Why a small seabird dares to fly toward cyclones

Why a small seabird dares to fly toward cyclones

Tropical cyclones are synonymous with destruction. But at least one seabird may take advantage of them as feeding opportunities.

The Desertas petrel, a small and threatened seabird native to the North Atlantic Ocean, has long been associated with oncoming storms. A new study suggests that this skilled flier purposely interacts with cyclones, flying long distances toward them and following their wake, researchers report in the July 22 Current Biology.

It’s a risky gambit by the petrel (Pterodroma deserta), which must contend with wind speeds approaching 90 kilometers per hour and swells up to eight meters high. The likely payoff: an abundance of food. The team found markedly higher levels of chlorophyll in the stirred-up, cooler water of the storms’ wakes, suggesting elevated levels of phytoplankton. This could trigger a feeding event that draws the petrels’ prey—fish and cephalopods—to the surface.

Biologist Francesco Ventura and colleagues combined tracking data from GPS units placed on 33 petrels over four breeding seasons with data from cyclone activity during the same time span. These birds’ breeding-related foraging trips are among the longest in the animal world — a rough clockwise circle of about 12,000 kilometers from their colony on Bugio Island, about 450 kilometers north of the Canary Islands, toward Newfoundland and back.

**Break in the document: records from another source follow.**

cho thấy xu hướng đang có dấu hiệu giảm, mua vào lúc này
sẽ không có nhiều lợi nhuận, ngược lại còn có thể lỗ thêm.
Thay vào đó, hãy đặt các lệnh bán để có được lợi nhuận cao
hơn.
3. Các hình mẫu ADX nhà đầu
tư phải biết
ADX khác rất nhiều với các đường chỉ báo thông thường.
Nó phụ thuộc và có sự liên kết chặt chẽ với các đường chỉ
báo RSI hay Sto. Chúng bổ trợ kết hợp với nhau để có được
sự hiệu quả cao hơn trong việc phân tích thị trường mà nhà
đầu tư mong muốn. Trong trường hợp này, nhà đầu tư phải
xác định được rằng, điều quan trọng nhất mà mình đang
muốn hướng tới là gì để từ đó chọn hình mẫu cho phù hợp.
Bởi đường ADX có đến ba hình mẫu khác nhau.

Once the tracked petrels reached about 900 kilometers from the eye of an approaching cyclone, almost one third of them actively flew toward it, the team found. Some 400 kilometers from the eye, the birds slowed down. The GPS data aren’t detailed enough to shed light on their precise behavior, but it appears the petrels may drift on the ocean’s surface, carried by hurricane-force winds through high seas — “conditions that are very difficult to imagine,” says Ventura, of Woods Hole Oceanographic Institution in Massachusetts.

Once a cyclone passed, about half of the tracked petrels followed its wake and nearly a third pursued the storm’s trail for days and thousands of kilometers.

Although “we are still a long way from having conclusive evidence,” Ventura says, he believes Desertas petrels may use infrasound to initially locate cyclones. This very low frequency sound created by wind and waves — called “the voice of the sea” — extends about 900 kilometers from the sound’s source, says Ventura, the same distance at which tracked petrels began to fly toward the cyclones.

Desertas petrels might not be the only species to use hurricane wakes opportunistically, Ventura says. “It’s possible we’re describing a process that triggers a biological response” used by sharks, tuna, turtles and marine mammals for foraging.

Marine ecologist Lesley Thorne says that Ventura’s team has filled “a really important gap” in our understanding of why some seabirds chase storms. Another seabird, the streaked shearwater, flies into and with cyclones — presumably as a way to survive them (SN: 10/17/22).

Linking the large amounts of food in hurricane wakes with seabird behavior “was really, really cool … something that had not been done to date,” says Thorne, of Stony Brook University in New York. It’s the kind of deeper research she believes will help us better understand “how and why wind is impacting seabirds,” particularly as the oceans warm.